Das Hilfswerk der evangelischen Kirchen Schweiz (HEKS) zieht sich in den nächsten Jahren aus sechs von 21 Ländern zurück. Bis Ende 2014 soll bereits der Ausstieg aus Südafrika, Eritrea und Guatemala vollzogen sein.
Im laufenden Jahr will das Hilfswerk entscheiden, aus welchen weiteren drei Ländern es sich ebenfalls zurückzieht. Als Grund für den Rückzug nennt das Heks in seinem Newsletter die Finanzen: Pro Schwerpunktland müsse etwa eine Million Franken eingesetzt werden. Dies sei im Moment leider nicht in allen Schwerpunktländern der Fall. Das Ziel von einer Million Franken könne nur durch eine Reduktion der Anzahl Schwerpunktländer erreicht werden.

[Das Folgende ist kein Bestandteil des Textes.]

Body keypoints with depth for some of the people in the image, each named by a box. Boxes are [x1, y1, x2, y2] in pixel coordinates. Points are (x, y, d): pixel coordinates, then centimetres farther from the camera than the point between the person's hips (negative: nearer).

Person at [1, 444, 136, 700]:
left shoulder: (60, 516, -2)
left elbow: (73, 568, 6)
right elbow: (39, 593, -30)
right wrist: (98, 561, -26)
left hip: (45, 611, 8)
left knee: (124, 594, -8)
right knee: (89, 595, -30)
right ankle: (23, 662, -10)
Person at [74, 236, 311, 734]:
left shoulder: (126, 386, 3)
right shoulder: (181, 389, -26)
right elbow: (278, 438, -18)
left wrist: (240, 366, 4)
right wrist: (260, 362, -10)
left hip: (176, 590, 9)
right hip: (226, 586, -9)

«So schwierig, undankbar und allenfalls gar schmerzlich die geplanten Schritte auch sein mögen, so notwendig und unumgänglich sind sie im Interesse einer gesunden Organisation, der Qualität der Projektarbeit sowie eines sorgfältigen und wirkungsvollen Einsatzes der HEKS anvertrauten Mittel», schreibt das Hilfswerk. Partnerorganisationen Zeit erhalten, Projekte abzuschliessen, allenfalls neue Geldgeber zu finden und für das Personal bestmögliche Lösungen zu suchen.
Geschmolzene Reserven
Das Hilfswerk hat seine Fondsbestände für die Entwicklungszusammenarbeit und die kirchliche Zusammenarbeit zwischen 2003 und 2010 von 23,3 Millionen auf 19,3 Millionen Franken abgebaut. Das aber bedeute, dass in diesen Jahren trotz höheren Erträgen deutlich mehr ausgegeben als eingenommen wurde. Als Folge davon hätten sich die zweckgebundenen Reserven um 4 Millionen Franken verringert.

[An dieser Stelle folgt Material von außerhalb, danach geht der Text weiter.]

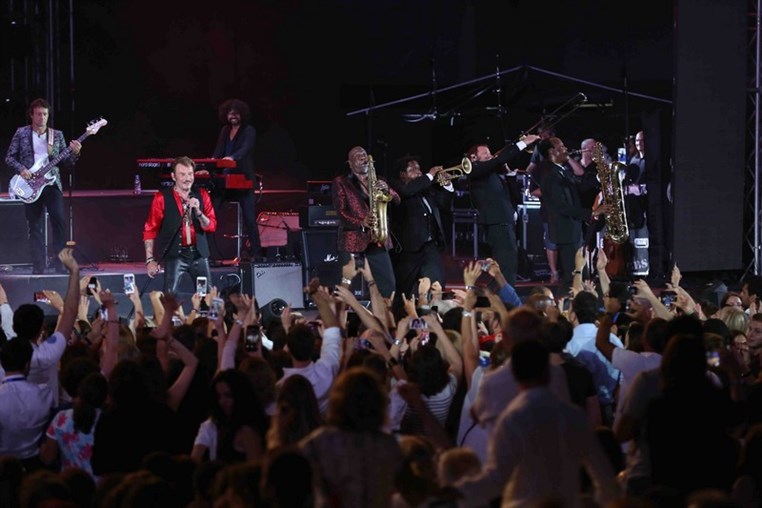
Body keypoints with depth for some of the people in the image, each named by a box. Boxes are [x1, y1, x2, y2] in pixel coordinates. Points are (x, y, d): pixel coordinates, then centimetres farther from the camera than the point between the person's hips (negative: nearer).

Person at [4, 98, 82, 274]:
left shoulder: (57, 135, 10)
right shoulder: (21, 133, 5)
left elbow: (66, 161, 9)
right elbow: (9, 157, 6)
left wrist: (74, 153, -11)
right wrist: (21, 169, -11)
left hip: (52, 184, 1)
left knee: (59, 220, -15)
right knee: (35, 227, 1)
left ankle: (61, 264, -11)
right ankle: (38, 267, 4)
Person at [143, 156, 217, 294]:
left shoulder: (202, 195, 7)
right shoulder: (162, 198, -3)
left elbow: (212, 226, 5)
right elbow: (150, 230, -2)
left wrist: (198, 212, -14)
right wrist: (150, 259, -9)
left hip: (199, 254, 3)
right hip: (175, 255, -3)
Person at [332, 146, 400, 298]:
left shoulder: (378, 181, 18)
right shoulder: (341, 182, 4)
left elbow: (397, 200, 6)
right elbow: (341, 211, -6)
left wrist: (387, 190, -16)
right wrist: (361, 222, -22)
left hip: (377, 240, 4)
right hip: (352, 239, -4)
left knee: (388, 285, -1)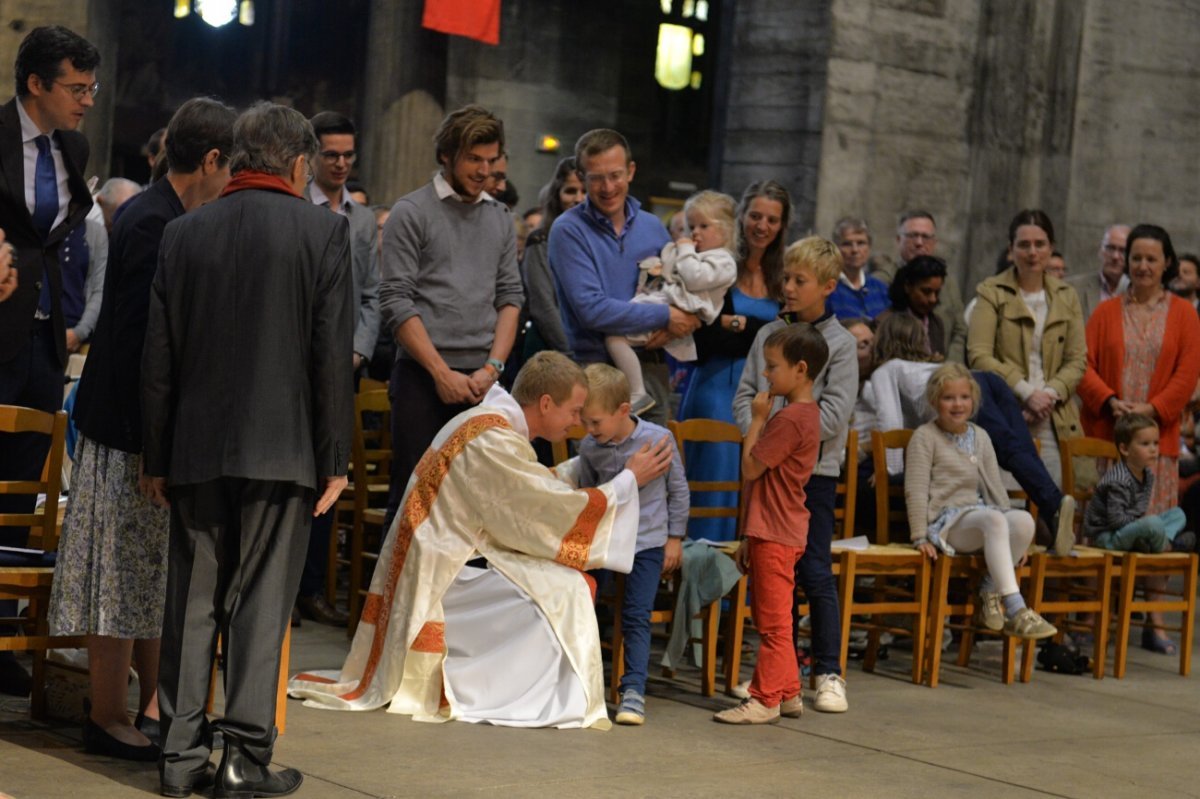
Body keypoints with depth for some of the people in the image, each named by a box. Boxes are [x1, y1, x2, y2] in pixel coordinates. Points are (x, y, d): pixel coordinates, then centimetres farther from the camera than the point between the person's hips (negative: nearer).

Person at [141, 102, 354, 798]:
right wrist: (335, 460, -1)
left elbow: (159, 357, 7)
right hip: (281, 449, -3)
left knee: (192, 602, 10)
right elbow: (334, 355, -6)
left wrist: (156, 458, 13)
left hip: (196, 451, 3)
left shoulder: (185, 233, 5)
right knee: (261, 604, 1)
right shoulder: (323, 231, -4)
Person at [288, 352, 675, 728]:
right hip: (440, 578, -11)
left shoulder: (485, 422, 11)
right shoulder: (494, 443, -20)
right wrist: (630, 479, -7)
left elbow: (537, 489, 22)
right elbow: (560, 510, -17)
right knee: (560, 592, -20)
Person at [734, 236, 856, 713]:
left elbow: (834, 412, -10)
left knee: (815, 571, -5)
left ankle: (829, 672, 4)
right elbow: (745, 394, 10)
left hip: (814, 469, -4)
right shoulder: (768, 335, 11)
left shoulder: (839, 343, -2)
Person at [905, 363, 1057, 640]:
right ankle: (1016, 612, -45)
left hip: (976, 514, 6)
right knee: (993, 519, -37)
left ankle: (990, 592, -14)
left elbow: (995, 487, 20)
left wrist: (1011, 537, 12)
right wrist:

Das HEKS hat sich in den letzten Jahren thematisch auf die beiden Schwerpunkte «Entwicklung ländlicher Gemeinschaften» sowie «Friedensförderung und Konfliktbewältigung» konzentriert. Diese Konzentration sei notwendig, um den gestiegenen fachlichen Ansprüchen zu genügen, die nicht zuletzt von den institutionellen Geldgebern gestellt würden. Zu den wichtigsten Geldgebern gehört die eidgenössische Direktion für Entwicklung und Zusammenarbeit (Deza).